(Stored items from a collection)
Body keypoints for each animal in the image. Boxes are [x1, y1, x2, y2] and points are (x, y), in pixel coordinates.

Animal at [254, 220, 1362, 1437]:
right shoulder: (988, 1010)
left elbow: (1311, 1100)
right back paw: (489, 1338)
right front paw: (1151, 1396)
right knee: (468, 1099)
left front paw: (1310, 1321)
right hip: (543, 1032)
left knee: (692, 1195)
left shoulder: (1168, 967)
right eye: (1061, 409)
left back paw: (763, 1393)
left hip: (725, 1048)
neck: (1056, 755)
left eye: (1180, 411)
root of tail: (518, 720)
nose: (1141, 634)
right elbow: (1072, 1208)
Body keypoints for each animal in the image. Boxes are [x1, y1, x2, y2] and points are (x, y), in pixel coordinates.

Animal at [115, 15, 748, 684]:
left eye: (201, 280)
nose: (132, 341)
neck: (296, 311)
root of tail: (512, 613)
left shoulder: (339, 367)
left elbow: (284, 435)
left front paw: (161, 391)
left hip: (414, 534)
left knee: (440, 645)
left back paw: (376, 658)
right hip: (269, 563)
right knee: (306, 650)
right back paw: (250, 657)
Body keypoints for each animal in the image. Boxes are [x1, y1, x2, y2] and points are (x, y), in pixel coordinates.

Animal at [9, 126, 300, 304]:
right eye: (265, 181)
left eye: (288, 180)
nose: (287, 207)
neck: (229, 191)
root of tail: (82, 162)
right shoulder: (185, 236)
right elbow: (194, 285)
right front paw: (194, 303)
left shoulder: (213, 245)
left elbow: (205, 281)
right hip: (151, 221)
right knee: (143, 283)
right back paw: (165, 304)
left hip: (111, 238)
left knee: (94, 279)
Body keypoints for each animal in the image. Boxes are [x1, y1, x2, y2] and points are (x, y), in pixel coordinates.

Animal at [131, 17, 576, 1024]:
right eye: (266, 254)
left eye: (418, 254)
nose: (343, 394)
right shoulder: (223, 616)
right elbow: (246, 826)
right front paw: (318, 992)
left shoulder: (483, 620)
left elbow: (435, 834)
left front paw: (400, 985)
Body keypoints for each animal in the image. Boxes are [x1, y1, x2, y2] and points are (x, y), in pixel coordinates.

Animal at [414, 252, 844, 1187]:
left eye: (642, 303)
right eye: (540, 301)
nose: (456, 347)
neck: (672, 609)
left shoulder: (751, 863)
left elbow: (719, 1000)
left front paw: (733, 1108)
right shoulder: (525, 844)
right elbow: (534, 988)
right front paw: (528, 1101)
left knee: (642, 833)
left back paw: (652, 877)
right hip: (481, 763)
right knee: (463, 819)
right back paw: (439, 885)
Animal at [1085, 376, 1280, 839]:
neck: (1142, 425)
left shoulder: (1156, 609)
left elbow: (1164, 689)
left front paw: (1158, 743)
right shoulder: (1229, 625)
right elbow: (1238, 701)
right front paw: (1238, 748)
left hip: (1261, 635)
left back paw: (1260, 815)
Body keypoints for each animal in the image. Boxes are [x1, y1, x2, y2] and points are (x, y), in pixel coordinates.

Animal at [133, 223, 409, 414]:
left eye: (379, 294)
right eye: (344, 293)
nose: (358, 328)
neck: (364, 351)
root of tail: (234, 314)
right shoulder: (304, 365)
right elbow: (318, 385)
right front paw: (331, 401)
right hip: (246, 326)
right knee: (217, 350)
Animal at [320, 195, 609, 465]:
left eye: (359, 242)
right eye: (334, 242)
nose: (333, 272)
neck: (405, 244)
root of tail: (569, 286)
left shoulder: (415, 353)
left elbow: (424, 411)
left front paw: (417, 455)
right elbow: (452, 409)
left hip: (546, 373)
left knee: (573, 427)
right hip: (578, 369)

WHAT YOU WILL DO: All of the lines above are to be restated word for word.

SOLUTION TO THE PROBLEM:
Body keypoints for each animal in the image. Boxes are [x1, y1, x2, y2] and points are (x, y), in pixel coordinates.

Animal at [254, 220, 1362, 1437]:
right shoulder: (988, 1010)
left elbow: (1311, 1100)
right back paw: (489, 1338)
right front paw: (1151, 1396)
right knee: (468, 1099)
left front paw: (1310, 1321)
right hip: (543, 1032)
left knee: (692, 1195)
left shoulder: (1168, 967)
right eye: (1061, 409)
left back paw: (763, 1393)
left hip: (725, 1048)
neck: (1056, 755)
left eye: (1180, 411)
root of tail: (518, 720)
nose: (1141, 634)
right elbow: (1072, 1208)
Body keypoints for each animal in the image. Boxes are [x1, y1, x2, y2] and points are (x, y), in pixel coordinates.

Animal at [115, 15, 748, 684]:
left eye: (201, 280)
nose: (132, 341)
neck: (296, 311)
root of tail: (512, 613)
left shoulder: (339, 367)
left elbow: (284, 435)
left front paw: (161, 391)
left hip: (414, 534)
left knee: (440, 645)
left back paw: (376, 658)
right hip: (269, 563)
right knee: (306, 650)
right back paw: (250, 657)
Body keypoints for each animal in the image. Boxes are [x1, y1, x2, y2] and points are (x, y), in pixel coordinates.

Animal at [9, 126, 300, 304]:
right eye: (265, 181)
left eye: (288, 180)
nose: (287, 207)
neck: (229, 191)
root of tail: (82, 162)
right shoulder: (185, 236)
right elbow: (194, 285)
right front paw: (194, 303)
left shoulder: (213, 245)
left elbow: (205, 281)
right hip: (151, 221)
right knee: (143, 283)
right back paw: (165, 304)
left hip: (111, 238)
left knee: (94, 279)
Body keypoints for each animal in the image. Boxes are [x1, y1, x2, y2] and points are (x, y), in pixel coordinates.

Animal at [131, 17, 576, 1024]:
right eye: (266, 254)
left eye: (418, 254)
nose: (343, 394)
right shoulder: (223, 616)
right elbow: (246, 826)
right front paw: (318, 992)
left shoulder: (483, 620)
left elbow: (435, 834)
left front paw: (400, 985)
Body keypoints for each animal in the image. Boxes are [x1, y1, x2, y2] and points are (x, y), in pixel coordinates.

Animal at [414, 252, 844, 1187]:
left eye: (642, 303)
right eye: (540, 301)
nose: (456, 347)
neck: (672, 609)
left shoulder: (751, 863)
left elbow: (719, 1000)
left front paw: (733, 1108)
right shoulder: (525, 844)
right elbow: (534, 988)
right front paw: (528, 1101)
left knee: (642, 833)
left back paw: (652, 877)
right hip: (481, 763)
right knee: (463, 819)
right back paw: (439, 885)
Animal at [1085, 376, 1280, 839]:
neck: (1142, 425)
left shoulder: (1156, 609)
left elbow: (1164, 689)
left front paw: (1158, 743)
right shoulder: (1229, 625)
right elbow: (1238, 701)
right front paw: (1238, 748)
left hip: (1261, 635)
left back paw: (1260, 815)
Body keypoints for each animal in the image. Boxes are [x1, y1, x2, y2] and points are (x, y), in pixel coordinates.

Animal at [133, 223, 409, 414]:
left eye: (379, 294)
right eye: (344, 293)
nose: (358, 328)
neck: (364, 351)
root of tail: (234, 314)
right shoulder: (304, 365)
right elbow: (318, 385)
right front paw: (331, 401)
right hip: (246, 326)
right knee: (217, 350)
Animal at [320, 195, 609, 465]:
left eye: (359, 242)
right eye: (334, 242)
nose: (333, 272)
neck: (405, 244)
root of tail: (569, 286)
left shoulder: (415, 353)
left elbow: (424, 411)
left front paw: (417, 455)
right elbow: (452, 409)
left hip: (546, 373)
left knee: (573, 427)
right hip: (578, 369)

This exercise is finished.